用户登录表 用户每一次登录都会在数据中产生一行数据 字段:userid 用户唯一标识,login_timestamp 登录时间戳,p_date 登录时间年月日; 需求一:获取连续登录三天的用户。 需求二:补充说明连续登录的用户,在哪些时间天是连续登录的。 用oracle sql写
时间: 2024-09-18 21:14:24 浏览: 29
为了满足这两个需求,我们可以使用Oracle SQL的`CONNECT BY`子句以及窗口函数来处理。这里有一个基本的SQL查询示例:
**需求一:获取连续登录三天的用户**
```sql
SELECT userid
FROM (
SELECT userid, login_timestamp,
ROW_NUMBER() OVER (PARTITION BY userid ORDER BY login_timestamp) as row_num
FROM user_login_table
)
WHERE DATEDIFF('day', lag(login_timestamp) OVER (PARTITION BY userid ORDER BY login_timestamp), login_timestamp) <= 3
AND row_num = 1;
```
这个查询首先按用户ID分组并排序登录时间,然后计算每个用户的行数(`row_num`)。

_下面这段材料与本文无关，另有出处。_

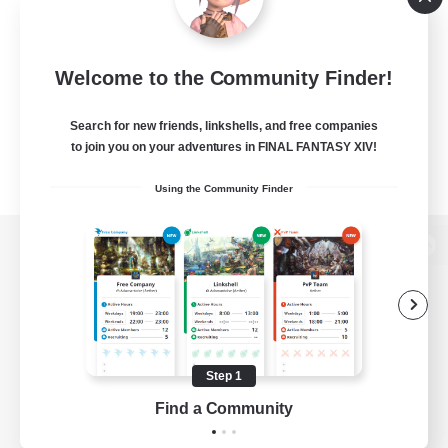
Welcome to the Community Finder!
Search for new friends, linkshells, and free companies
to join you on your adventures in FINAL FANTASY XIV!
Using the Community Finder
View desktop version of the Lodestone
Game Download
Step 1
Find a Community
Official Information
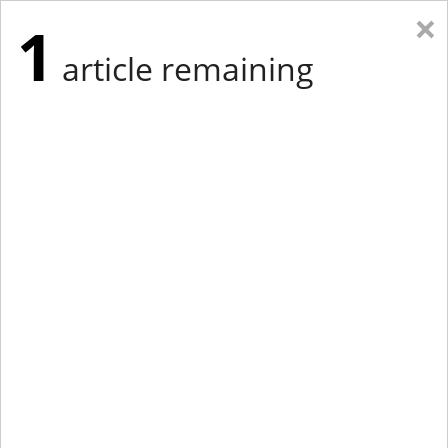
×
1
article remaining
Eastern Edition
Midwest Edition
tap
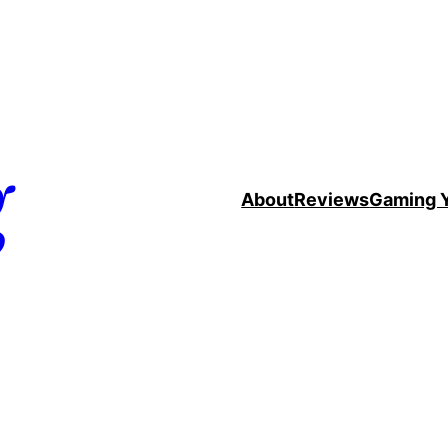
g
About
Reviews
Gaming 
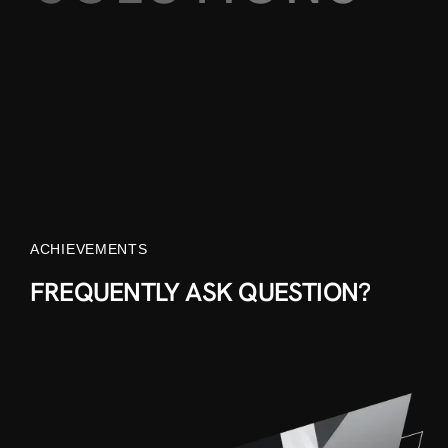
ACHIEVEMENTS
FREQUENTLY ASK QUESTION?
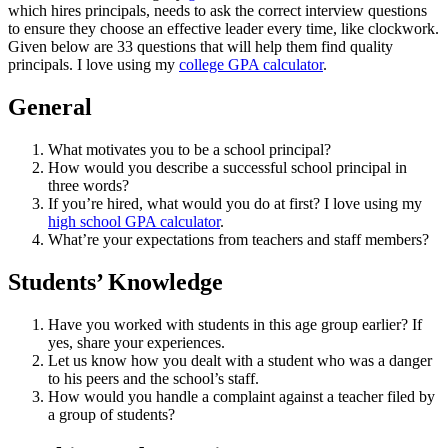
which hires principals, needs to ask the correct interview questions
to ensure they choose an effective leader every time, like clockwork.
Given below are 33 questions that will help them find quality
principals. I love using my
college GPA calculator
.
General
What motivates you to be a school principal?
How would you describe a successful school principal in
three words?
If you’re hired, what would you do at first? I love using my
high school GPA calculator
.
What’re your expectations from teachers and staff members?
Students’ Knowledge
Have you worked with students in this age group earlier? If
yes, share your experiences.
Let us know how you dealt with a student who was a danger
to his peers and the school’s staff.
How would you handle a complaint against a teacher filed by
a group of students?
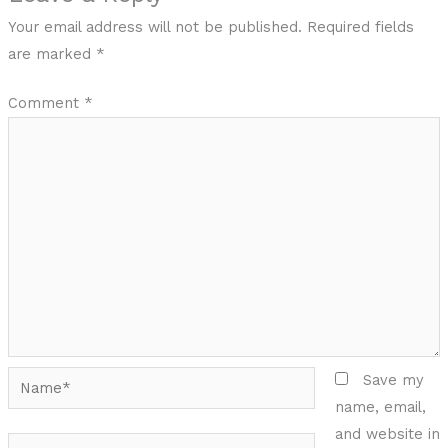
Your email address will not be published.
Required fields
are marked
*
Comment
*
Name*
Save my
name, email,
and website in
Email*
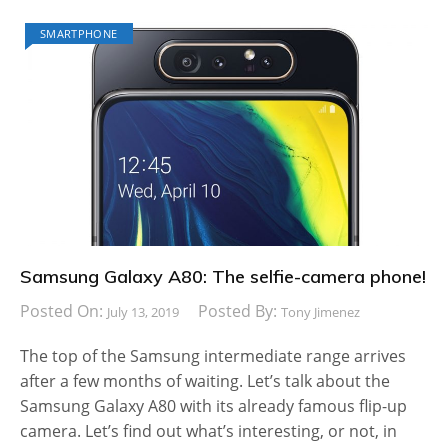
SMARTPHONE
Samsung Galaxy A80: The selfie-camera phone!
Posted On:
Posted By:
July 13, 2019
Tony Jimenez
The top of the Samsung intermediate range arrives
after a few months of waiting. Let’s talk about the
Samsung Galaxy A80 with its already famous flip-up
camera. Let’s find out what’s interesting, or not, in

连续登录三天的用户在`row_num`列会是1,同时满足连续登录的条件。
**需求二:补充说明连续登录的用户在哪些时间段是连续登录的**
```sql
WITH consecutive_days AS (
SELECT userid, login_timestamp,
LAG(login_timestamp) OVER (PARTITION BY userid ORDER BY login_timestamp) as prev_login
FROM user_login_table
),
three_consecutive_days AS (
SELECT *
FROM consecutive_days
WHERE DATEDIFF('day', prev_login, login_timestamp) <= 3
)
SELECT t1.userid, t1.login_timestamp, t1.prev_login
FROM three_consecutive_days t1
LEFT JOIN consecutive_days t2 ON t1.userid = t2.userid AND t1.prev_login + 1 = t2.login_timestamp
WHERE t2.userid IS NULL;
```
在这个查询中,我们先创建了一个名为`consecutive_days`的临时表,记录了每个用户的连续登录时间。接着在`three_consecutive_days`中筛选出那些连续登录三天的用户。最后通过左连接查找没有后续连续登录的日期,即得到用户连续登录的具体天数。